▸ PROBLEMS AND TASKS
1. Reproduce everything in the text on fumarate hydratase in macrophages from "Data from this" down to "Three biological replicates per condition.".
2. According to the text on fumarate hydratase in macrophages, which RNA sensors are activated when FH inhibition increases IFN-β production?

▸ TEXT FOR ANALYSIS
Metabolic rewiring underlies macrophage effector functions, but the mechanisms involved remain incompletely defined. Here, using unbiased metabolomics and stable isotope-assisted tracing, we show induction of an inflammatory aspartate-argininosuccinate shunt following LPS stimulation. The shunt, supported by increased ASS1 expression, also leads to increased cytosolic fumarate levels and fumarate-mediated protein succination. Pharmacologic inhibition and genetic ablation of the TCA cycle enzyme FH further elevates intracellular fumarate levels, suppresses mitochondrial respiration, and increases mitochondrial membrane potential. RNA sequencing and proteomic analysis demonstrate profound inflammatory effects resulting from FH inhibition. Of note, acute FH inhibition suppresses IL-10 expression leading to increased TNF-α secretion, an effect recapitulated by fumarate esters. Unexpectedly, FH inhibition, but not fumarate esters, also increases IFN-β production through mechanisms that are driven by mitochondrial RNA (mtRNA) release and activation of the RNA sensors TLR7 and RIG-I/MDA5. This effect is recapitulated endogenously when FH is suppressed following prolonged LPS stimulation. Furthermore, cells from SLE patients also exhibit FH suppression, indicating a potential pathogenic role for this process in human disease. We therefore identify a protective role for FH in maintaining appropriate macrophage cytokine and interferon responses.

Data from this study that is included in this Dryad submission is as follows:

1. RNA sequencing of non-stimulated (with vehicle DMSO) or lipopolysaccaharide-stimulated (4 h) murine bone marrow-derived macrophages (BMDMs) pre-treated with vehicle (DMSO), 20 micromolar fumarate hydratase inhibitor 1 (FHIN1) or 25 micromolar dimethylfumarate (DMF) for 3 h. Three biological replicates per condition.

2. Label-free proteomics of lipopolysaccaharide-stimulated (4 h) murine bone marrow-derived macrophages (BMDMs) pre-treated with vehicle (DMSO), 20 micromolar fumarate hydratase inhibitor 1 (FHIN1) or 25 micromolar dimethylfumarate (DMF) for 3 h. Five biological replicates per condition. 

3. Metabolomics source data used for the study.

Collected data entries:
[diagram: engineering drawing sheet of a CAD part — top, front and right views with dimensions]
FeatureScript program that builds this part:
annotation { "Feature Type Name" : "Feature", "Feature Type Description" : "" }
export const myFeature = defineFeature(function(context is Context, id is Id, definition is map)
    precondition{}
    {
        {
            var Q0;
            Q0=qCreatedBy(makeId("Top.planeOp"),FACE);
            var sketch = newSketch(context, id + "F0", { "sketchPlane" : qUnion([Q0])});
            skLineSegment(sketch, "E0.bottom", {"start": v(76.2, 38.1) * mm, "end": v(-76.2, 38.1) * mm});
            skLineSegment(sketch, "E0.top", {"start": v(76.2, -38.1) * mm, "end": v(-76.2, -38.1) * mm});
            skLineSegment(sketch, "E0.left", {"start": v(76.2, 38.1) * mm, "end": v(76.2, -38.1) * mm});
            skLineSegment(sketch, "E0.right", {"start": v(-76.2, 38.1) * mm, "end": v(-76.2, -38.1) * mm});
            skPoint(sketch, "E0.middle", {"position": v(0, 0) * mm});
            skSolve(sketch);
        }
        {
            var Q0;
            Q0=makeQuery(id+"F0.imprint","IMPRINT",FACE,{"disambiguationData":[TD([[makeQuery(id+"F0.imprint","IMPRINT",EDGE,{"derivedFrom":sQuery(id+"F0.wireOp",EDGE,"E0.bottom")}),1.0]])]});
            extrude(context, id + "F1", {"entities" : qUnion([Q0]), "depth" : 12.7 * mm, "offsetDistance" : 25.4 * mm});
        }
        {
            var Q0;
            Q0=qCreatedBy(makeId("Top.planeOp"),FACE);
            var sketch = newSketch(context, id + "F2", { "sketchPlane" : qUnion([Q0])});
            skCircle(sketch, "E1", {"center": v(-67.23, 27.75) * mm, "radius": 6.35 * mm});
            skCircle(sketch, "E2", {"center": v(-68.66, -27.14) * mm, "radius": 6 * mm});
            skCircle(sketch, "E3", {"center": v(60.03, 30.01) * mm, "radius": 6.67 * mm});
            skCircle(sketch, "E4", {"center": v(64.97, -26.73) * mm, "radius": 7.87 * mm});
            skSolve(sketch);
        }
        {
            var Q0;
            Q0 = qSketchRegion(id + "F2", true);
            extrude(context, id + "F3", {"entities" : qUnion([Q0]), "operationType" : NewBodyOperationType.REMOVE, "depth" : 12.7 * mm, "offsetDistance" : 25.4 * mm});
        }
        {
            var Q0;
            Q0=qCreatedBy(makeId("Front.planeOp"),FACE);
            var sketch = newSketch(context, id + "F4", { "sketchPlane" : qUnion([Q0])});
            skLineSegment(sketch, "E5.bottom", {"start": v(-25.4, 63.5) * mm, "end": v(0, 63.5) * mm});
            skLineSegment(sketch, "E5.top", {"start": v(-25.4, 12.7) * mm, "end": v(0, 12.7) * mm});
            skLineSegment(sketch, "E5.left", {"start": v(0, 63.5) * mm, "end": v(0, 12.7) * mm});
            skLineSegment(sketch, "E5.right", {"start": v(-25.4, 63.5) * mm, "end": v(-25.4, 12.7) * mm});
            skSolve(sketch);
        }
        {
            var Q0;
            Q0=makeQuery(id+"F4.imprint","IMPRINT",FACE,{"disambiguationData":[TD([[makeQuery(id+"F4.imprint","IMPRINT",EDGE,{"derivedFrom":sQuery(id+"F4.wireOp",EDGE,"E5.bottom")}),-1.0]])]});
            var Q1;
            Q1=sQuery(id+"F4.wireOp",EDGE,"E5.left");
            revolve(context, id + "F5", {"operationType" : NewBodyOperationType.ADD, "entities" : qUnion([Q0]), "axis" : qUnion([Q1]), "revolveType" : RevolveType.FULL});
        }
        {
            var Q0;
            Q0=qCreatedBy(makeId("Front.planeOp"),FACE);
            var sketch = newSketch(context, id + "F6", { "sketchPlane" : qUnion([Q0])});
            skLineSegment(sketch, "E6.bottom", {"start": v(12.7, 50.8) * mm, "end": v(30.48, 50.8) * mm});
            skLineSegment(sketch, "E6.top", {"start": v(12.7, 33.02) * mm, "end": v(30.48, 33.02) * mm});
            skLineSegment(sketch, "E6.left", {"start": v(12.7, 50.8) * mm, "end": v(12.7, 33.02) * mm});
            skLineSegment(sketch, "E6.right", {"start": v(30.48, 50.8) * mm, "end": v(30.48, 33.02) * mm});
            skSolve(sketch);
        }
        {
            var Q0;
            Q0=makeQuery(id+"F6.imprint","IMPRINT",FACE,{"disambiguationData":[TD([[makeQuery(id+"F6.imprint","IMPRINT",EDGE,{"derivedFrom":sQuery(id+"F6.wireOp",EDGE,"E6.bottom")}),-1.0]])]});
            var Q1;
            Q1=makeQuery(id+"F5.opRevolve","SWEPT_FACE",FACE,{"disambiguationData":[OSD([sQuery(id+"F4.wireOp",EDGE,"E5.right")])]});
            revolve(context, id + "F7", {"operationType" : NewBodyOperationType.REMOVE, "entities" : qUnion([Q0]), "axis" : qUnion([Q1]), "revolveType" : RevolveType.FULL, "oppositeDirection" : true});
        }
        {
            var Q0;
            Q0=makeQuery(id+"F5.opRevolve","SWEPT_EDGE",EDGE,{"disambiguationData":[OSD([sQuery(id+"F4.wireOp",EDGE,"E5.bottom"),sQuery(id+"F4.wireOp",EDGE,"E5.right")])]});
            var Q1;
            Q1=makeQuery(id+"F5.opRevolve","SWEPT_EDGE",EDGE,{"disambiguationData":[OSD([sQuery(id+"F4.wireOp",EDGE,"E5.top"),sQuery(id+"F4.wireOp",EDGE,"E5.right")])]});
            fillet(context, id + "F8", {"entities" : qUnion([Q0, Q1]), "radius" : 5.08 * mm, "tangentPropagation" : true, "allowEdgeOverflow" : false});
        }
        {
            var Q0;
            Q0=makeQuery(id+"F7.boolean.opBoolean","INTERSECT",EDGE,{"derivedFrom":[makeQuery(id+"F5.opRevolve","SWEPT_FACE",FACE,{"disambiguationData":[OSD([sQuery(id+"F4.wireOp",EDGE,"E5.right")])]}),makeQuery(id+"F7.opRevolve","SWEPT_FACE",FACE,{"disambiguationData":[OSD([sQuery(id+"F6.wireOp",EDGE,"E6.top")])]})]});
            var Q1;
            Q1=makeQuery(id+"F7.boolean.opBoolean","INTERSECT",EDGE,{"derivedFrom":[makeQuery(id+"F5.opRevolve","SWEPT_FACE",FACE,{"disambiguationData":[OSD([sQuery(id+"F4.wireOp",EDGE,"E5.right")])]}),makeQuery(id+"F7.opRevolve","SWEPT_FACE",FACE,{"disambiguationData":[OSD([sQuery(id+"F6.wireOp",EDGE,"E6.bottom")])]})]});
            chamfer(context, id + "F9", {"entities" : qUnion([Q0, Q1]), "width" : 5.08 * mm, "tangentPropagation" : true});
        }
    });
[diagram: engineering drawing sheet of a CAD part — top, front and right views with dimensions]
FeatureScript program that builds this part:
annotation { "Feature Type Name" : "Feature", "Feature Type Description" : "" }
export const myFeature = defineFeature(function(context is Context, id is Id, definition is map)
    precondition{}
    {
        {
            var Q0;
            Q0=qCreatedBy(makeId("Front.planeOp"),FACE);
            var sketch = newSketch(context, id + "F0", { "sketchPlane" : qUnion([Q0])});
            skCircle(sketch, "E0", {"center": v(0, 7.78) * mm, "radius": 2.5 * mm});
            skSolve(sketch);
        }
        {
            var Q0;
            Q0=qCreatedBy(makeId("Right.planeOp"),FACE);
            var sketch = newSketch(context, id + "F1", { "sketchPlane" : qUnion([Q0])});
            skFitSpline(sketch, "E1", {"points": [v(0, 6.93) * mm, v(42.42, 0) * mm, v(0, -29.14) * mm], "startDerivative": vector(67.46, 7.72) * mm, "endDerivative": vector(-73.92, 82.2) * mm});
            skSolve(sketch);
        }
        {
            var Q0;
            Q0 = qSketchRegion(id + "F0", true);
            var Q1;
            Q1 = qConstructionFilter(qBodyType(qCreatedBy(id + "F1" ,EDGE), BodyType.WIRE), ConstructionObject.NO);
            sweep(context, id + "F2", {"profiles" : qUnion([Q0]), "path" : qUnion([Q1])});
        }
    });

▸ ANSWER LIST
1.
Data from this study that is included in this Dryad submission is as follows:

1. RNA sequencing of non-stimulated (with vehicle DMSO) or lipopolysaccaharide-stimulated (4 h) murine bone marrow-derived macrophages (BMDMs) pre-treated with vehicle (DMSO), 20 micromolar fumarate hydratase inhibitor 1 (FHIN1) or 25 micromolar dimethylfumarate (DMF) for 3 h. Three biological replicates per condition.

2. TLR7 and RIG-I/MDA5.